Work task:
Look through the lines below and extract any with the word "camera".

Data for review:
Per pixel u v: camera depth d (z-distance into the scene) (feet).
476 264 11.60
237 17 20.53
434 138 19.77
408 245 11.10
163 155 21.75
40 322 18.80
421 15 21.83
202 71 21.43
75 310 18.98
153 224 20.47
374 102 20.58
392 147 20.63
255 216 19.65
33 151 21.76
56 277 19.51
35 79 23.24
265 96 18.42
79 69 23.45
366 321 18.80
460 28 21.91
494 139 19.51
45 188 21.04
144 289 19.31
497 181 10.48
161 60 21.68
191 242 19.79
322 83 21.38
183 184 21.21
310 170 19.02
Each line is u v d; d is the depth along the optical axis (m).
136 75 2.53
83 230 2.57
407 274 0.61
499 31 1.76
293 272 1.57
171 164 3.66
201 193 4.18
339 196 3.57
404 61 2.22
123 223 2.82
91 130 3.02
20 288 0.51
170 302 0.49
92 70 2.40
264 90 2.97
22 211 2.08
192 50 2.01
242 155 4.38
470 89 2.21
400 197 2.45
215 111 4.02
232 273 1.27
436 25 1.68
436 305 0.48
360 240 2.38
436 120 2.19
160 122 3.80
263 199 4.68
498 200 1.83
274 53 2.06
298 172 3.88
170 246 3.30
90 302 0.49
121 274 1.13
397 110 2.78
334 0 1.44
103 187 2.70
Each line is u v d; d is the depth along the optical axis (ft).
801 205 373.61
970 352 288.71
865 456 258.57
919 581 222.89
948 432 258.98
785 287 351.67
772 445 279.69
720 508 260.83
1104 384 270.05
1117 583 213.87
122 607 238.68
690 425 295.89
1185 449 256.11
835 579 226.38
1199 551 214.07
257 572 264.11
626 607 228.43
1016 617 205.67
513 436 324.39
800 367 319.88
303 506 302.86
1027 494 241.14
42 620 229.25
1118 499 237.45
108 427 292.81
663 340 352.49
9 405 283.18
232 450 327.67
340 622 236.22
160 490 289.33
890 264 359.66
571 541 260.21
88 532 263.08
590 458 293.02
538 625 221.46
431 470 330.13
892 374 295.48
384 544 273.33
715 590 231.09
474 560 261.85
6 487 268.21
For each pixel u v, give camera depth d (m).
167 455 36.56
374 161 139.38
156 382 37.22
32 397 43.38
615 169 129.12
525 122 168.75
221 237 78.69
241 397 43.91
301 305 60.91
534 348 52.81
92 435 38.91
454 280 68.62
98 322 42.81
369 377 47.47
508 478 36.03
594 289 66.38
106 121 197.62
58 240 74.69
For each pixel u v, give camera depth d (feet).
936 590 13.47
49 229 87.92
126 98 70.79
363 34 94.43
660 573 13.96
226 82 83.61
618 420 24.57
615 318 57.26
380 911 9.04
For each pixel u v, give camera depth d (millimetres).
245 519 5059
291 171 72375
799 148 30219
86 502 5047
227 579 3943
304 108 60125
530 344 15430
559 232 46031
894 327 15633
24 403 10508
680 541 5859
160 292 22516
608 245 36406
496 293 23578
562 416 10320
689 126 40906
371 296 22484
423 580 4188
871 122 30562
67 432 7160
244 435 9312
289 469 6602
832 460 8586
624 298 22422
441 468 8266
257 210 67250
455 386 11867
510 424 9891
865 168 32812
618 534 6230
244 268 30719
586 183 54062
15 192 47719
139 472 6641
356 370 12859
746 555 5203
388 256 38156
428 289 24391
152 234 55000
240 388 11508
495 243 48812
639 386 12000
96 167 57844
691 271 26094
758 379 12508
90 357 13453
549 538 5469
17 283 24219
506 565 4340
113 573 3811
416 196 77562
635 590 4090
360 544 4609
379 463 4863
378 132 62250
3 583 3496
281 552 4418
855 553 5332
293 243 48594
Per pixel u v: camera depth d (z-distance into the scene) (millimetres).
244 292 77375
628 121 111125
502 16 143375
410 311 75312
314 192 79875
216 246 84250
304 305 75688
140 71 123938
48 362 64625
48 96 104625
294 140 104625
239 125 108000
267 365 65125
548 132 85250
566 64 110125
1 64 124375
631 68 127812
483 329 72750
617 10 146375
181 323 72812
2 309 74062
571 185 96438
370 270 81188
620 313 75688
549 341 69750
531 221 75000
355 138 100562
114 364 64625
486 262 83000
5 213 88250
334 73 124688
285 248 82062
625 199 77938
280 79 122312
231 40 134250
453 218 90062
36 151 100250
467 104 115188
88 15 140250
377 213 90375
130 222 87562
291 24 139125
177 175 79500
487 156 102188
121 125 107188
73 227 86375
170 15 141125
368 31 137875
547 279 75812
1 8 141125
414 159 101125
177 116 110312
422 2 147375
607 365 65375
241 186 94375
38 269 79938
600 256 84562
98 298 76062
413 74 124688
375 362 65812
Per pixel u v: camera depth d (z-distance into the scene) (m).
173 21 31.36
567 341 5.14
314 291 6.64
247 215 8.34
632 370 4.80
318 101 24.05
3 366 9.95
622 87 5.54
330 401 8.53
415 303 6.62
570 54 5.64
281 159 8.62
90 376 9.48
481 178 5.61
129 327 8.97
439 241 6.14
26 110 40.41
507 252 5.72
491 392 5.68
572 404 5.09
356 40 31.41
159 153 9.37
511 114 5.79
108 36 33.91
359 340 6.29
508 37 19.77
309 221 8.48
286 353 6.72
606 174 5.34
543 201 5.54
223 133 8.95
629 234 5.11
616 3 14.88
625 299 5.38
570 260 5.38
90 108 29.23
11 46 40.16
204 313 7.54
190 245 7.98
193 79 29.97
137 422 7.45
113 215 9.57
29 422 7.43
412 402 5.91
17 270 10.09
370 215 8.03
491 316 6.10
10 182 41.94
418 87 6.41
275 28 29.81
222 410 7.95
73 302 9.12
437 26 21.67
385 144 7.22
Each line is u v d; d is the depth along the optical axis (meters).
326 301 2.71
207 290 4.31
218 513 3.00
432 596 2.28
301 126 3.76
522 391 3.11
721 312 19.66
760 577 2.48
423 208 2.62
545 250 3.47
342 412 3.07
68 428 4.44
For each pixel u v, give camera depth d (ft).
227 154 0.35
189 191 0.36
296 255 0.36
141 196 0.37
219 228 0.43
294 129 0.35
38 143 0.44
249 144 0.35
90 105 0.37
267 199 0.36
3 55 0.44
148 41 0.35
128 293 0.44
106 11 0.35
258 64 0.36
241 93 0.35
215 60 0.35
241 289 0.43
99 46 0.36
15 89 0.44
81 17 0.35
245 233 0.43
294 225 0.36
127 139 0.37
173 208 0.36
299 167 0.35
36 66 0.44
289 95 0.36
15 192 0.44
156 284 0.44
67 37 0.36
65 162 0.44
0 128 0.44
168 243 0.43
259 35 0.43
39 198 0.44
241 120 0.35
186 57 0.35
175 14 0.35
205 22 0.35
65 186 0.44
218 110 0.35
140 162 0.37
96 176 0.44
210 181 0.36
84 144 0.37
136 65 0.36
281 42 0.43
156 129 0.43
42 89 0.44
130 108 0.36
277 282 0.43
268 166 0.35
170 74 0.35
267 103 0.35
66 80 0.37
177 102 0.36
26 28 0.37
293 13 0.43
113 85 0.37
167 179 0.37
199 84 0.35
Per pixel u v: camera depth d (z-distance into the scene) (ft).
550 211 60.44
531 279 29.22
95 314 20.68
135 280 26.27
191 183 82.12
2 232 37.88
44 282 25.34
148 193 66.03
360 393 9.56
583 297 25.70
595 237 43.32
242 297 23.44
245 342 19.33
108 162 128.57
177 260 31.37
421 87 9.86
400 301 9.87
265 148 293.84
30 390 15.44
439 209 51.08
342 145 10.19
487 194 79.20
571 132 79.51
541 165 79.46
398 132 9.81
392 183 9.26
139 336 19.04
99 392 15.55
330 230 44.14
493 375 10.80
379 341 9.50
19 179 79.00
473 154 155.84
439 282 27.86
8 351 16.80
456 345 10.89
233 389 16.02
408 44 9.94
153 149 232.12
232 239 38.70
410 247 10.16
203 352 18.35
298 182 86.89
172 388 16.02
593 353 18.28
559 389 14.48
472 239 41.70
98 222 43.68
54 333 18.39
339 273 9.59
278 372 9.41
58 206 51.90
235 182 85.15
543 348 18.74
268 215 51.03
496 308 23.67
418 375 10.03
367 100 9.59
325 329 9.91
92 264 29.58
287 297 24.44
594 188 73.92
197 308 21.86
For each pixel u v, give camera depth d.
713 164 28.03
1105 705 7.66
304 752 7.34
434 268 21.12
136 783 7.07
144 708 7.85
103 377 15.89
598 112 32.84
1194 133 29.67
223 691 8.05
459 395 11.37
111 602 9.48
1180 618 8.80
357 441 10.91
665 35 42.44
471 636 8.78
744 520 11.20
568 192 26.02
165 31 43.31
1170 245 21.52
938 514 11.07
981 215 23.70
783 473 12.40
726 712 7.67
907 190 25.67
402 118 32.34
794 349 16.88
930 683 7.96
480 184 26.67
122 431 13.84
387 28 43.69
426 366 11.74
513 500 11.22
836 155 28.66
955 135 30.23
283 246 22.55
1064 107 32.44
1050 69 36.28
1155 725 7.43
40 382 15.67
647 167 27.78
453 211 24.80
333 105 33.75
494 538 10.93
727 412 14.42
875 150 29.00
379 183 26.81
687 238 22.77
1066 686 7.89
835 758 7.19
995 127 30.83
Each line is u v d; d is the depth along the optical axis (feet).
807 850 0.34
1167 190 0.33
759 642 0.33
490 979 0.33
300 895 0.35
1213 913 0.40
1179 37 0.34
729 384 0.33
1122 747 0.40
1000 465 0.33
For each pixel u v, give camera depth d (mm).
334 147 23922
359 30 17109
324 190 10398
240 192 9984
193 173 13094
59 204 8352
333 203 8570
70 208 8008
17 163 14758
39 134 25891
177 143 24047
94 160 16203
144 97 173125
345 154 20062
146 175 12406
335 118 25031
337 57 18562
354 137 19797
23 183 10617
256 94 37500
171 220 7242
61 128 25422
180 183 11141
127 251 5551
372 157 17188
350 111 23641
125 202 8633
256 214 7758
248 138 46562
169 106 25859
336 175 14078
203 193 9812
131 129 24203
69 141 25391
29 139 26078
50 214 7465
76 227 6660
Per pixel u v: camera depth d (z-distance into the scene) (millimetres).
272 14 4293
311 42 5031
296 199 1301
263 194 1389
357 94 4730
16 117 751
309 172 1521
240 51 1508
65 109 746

Answer section:
Per pixel u v: camera depth d (z-distance into the scene) (feet).
For each pixel u v, give camera depth d (m).
For each pixel u v, give camera depth d (feet).
For each pixel u v, give camera depth d (millimetres).
Per pixel u v: camera depth d (z-distance into the scene) (millimetres).
Per pixel u v: camera depth d (z-distance into the scene) (m).
For each pixel u v, give camera depth d (ft).
Per pixel u v: camera depth d (z-distance into the scene) (ft).
For each pixel u v, give camera depth d.
For each pixel u v, give camera depth d (mm).
Per pixel u v: camera depth d (z-distance into the scene) (millimetres).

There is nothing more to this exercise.